Detail was also added to Nora's background. She is shown to be the sole child of a deceased mining magnate from San Francisco modeled on the "kings" of the Comstock Lode. Now diversified into lumber, railroads, etc., Nora's fortune is apparently vast and is managed for the couple by her father's former partner who lives in an estate on Long Island's North Shore "Gold Coast". Nora is also shown to have a network of blue-blood relatives and friends in San Francisco and New York society, while Nick is a beloved celebrity among the criminal classes and those who associate with them (such as police, athletes, nightclub owners, etc.), particularly among San Francisco and New York's Irish communities.

Hugely popular with audiences, the films employed the common murder mystery trope—familiar from English detective stories such as Agatha Christie's Murder on the Orient Express—of assembling all of the characters for the climactic revelation of the culprit. The first film appeared the year after the repeal of Prohibition, and the series is also notable for the extensive and casual use of alcohol by the main characters.

===Titles===
- The Thin Man (1934)
- After the Thin Man (1936)
- Another Thin Man (1939)
- Shadow of the Thin Man (1941)
- The Thin Man Goes Home (1945)
- Song of the Thin Man (1947)

==Subsequent adaptations==
The popularity of the film series spawned a radio program based on them, The Adventures of the Thin Man. It successfully ran from 1941 to 1950, starring Claudia Morgan as Nora, with Les Damon, Les Tremayne, David Gothard and Joseph Curtin all giving voice to Nick, depending on the season.

The television series The Thin Man ran two seasons from 1957 to 1959 starring Peter Lawford and Phyllis Kirk as Nick and Nora. The series transplanted the couple to New York's Greenwich Village, updating the 1930s big band glamour to the 1950s Beat Generation. There were 72 episodes. In 1975, Craig Stevens and Jo Ann Pflug starred in the made-for-TV movie Nick and Nora, part of the Wide World of Mystery series of TV movies.

In 1991, a Broadway musical, Nick & Nora with a book by Arthur Laurents, lyrics by Richard Maltby Jr., and music by Charles Strouse was based on the characters. Barry Bostwick played Nick, and Joanna Gleason played Nora. The chief innovation of this incarnation was to introduce strife and resentment into the relationship. After one of the longest preview periods in Broadway history, the show opened to poor reviews and closed after nine performances.
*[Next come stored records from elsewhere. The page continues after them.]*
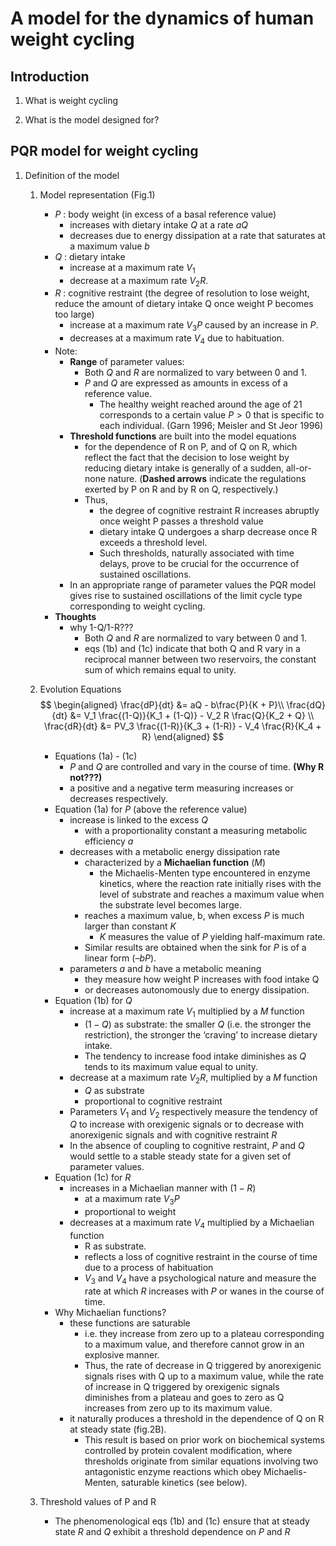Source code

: # A model for the dynamics of human weight cycling

## Introduction

1. What is weight cycling

2. What is the model designed for?

## PQR model for weight cycling

1. Definition of the model
   1) Model representation (Fig.1)
      - $P$ : body weight (in excess of a basal reference value)
        - increases with dietary intake $Q$  at a rate $aQ$
        - decreases due to energy dissipation at a rate that saturates at a maximum value $b$
      - $Q$ : dietary intake
        - increase at a maximum rate $V_1$
        - decrease at a maximum rate $V_2R$.
      - $R$ : cognitive restraint (the degree of resolution to lose weight, reduce the amount of dietary intake Q once weight P becomes too large)
        - increase at a maximum rate $V_3P$ caused by an increase in $P$.
        - decreases at a maximum rate $V_4$ due to habituation. 
      - Note:
        - **Range** of parameter values:
          - Both $Q$ and $R$ are normalized to vary between 0 and 1.
          - $P$ and $Q$ are expressed as amounts in excess of a reference value.
            - The healthy weight reached around the age of 21 corresponds to a certain value $P > 0$ that is specific to each individual. (Garn 1996; Meisler and St Jeor 1996) 
        - **Threshold functions** are built into the model equations  
          - for the dependence of R on P, and of Q on R, which reflect the fact that the decision to lose weight by reducing dietary intake is generally of a sudden, all-or-none nature. (**Dashed arrows** indicate the regulations exerted by P on R and by R on Q, respectively.)
          - Thus, 
            - the degree of cognitive restraint R increases abruptly once weight P passes a threshold value
            - dietary intake Q undergoes a sharp decrease once R exceeds a threshold level. 
            - Such thresholds, naturally associated with time delays, prove to be crucial for the occurrence of sustained oscillations.
        - In an appropriate range of parameter values the PQR model gives rise to sustained oscillations of the limit cycle type corresponding to weight cycling.
      - **Thoughts**
        - why 1-Q/1-R???
          - Both $Q$ and $R$ are normalized to vary between 0 and 1.
          - eqs (1b) and (1c) indicate that both Q and R vary in a reciprocal manner between two reservoirs, the constant sum of which remains equal to unity.
   2) Evolution Equations
        $$
        \begin{aligned}
            \frac{dP}{dt} &= aQ - b\frac{P}{K + P}\\
            \frac{dQ}{dt} &= V_1 \frac{(1-Q)}{K_1 + (1-Q)} - V_2 R \frac{Q}{K_2 + Q} \\
            \frac{dR}{dt} &= PV_3 \frac{(1-R)}{K_3 + (1-R)} - V_4 \frac{R}{K_4 + R} 
        \end{aligned}
        $$
        - Equations (1a) - (1c)
          - $P$ and $Q$ are controlled and vary in the course of time. **(Why R not???)**
          - a positive and a negative term measuring increases or decreases respectively.
        - Equation (1a)  for $P$ (above the reference value) 
          - increase is linked to the excess $Q$
            - with a proportionality constant a measuring metabolic efficiency $a$
          -  decreases with a metabolic energy dissipation rate
             - characterized by a **Michaelian function** ($M$) 
               - the Michaelis-Menten type encountered in enzyme kinetics, where the reaction rate initially rises with the level of substrate and reaches a maximum value when the substrate level becomes large.
             - reaches a maximum value, b, when excess $P$ is much larger than constant $K$
               - $K$ measures the value of $P$ yielding half-maximum rate. 
             - Similar results are obtained when the sink for $P$ is of a linear form ($–bP$).          
           - parameters $a$ and $b$ have a metabolic meaning
             - they measure how weight P increases with food intake Q 
             - or decreases autonomously due to energy dissipation.
       - Equation (1b) for $Q$
         - increase at a maximum rate $V_1$ multiplied by a $M$ function
           - $(1-Q)$ as substrate: the smaller $Q$ (i.e. the stronger the restriction), the stronger the ‘craving’ to increase dietary intake. 
           - The tendency to increase food intake diminishes as $Q$ tends to its maximum value equal to unity. 
         - decrease at a maximum rate $V_2R$, multiplied by a $M$ function
           - $Q$ as substrate
           - proportional to cognitive restraint
         - Parameters $V_1$ and $V_2$ respectively  measure the tendency of $Q$ to increase with orexigenic signals or to decrease with anorexigenic signals and with cognitive restraint $R$
         - In the absence of coupling to cognitive restraint, $P$ and $Q$ would settle to a stable steady state for a given set of parameter values.
       - Equation (1c) for $R$
         - increases in a Michaelian manner with $(1-R)$
           - at a maximum rate $V_3P$
           - proportional to weight
         - decreases at a maximum rate $V_4$ multiplied by a Michaelian function 
           - R as substrate. 
           - reflects a loss of cognitive restraint in the course of time due to a process of habituation
           - $V_3$ and $V_4$ have a psychological  nature and measure the rate at which $R$ increases with $P$ or wanes in the course of time.
       - Why Michaelian functions?
         - these functions are saturable
           - i.e. they increase from zero up to a plateau corresponding to a maximum value, and therefore cannot grow in an explosive manner. 
           - Thus, the rate of decrease in Q triggered by anorexigenic signals rises with Q up to a maximum value, while the rate of increase in Q triggered by orexigenic signals diminishes from a plateau and goes to zero as Q increases from zero up to its maximum value. 
         - it naturally produces a threshold in the dependence of Q on R at steady state (fig.2B). 
           - This result is based on prior work on biochemical systems controlled by protein covalent modification, where thresholds originate from similar equations involving two antagonistic enzyme reactions which obey Michaelis-Menten, saturable kinetics (see below).

   3) Threshold values of P and R
       - The phenomenological eqs (1b) and (1c) ensure that at steady state $R$ and $Q$ exhibit a threshold dependence on $P$ and $R$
In 2009, the City Literature Theatre, a Chicago repertory company, mounted a stage production of the original Hammett novel adapted by Terry McCabe. In 2018, Vertigo Theatre in Calgary, Canada premiered a new adaptation of The Thin Man by playwright Lucia Frangione. The Charleses were played by Curt McKinstry and Nadien Chu, respectively. A mostly loyal adaptation of Hammett's novel, the character of Nora Charles was given a new backstory as the Chinese-American heiress of a silk import/export fortune in San Francisco. This added the layer of an interracial marriage between the main characters, and shone light on the systemic racism of pre-WWII America. Frangione said: "An element that was in the original novel and the film was the fact that Nora and Nick were a married couple with no children who spent their Christmas with strangers. Both joy and sorrow hold a couple together, so as a writer I had to ask myself, 'Why are they socially isolated?' Hammett and Hellman were outsiders because of race and politics. So, I decided to flesh out a story point that was already hinted at in the novel and film. Nora is a wealthy heiress from San Francisco, why couldn't she be Chinese? I have always sought intelligent ways to diversify my casts. We live in a multi-racial society, that should be reflected on stage."

The Thrilling Adventure Hour stage show often featured a segment called "Beyond Belief" in which Paul F. Tompkins and Paget Brewster portrayed paranormal mystery-solving couple Frank and Sadie Doyle, who were parodies of Nick and Nora.

In 2011, it was announced that a film version, starring Johnny Depp as Nick Charles, was in development but it has since been shelved.

Nick and Nora were spoofed in the 1976 comedy film Murder by Death. David Niven played detective Dick Charleston and Maggie Smith played his wife Dora Charleston.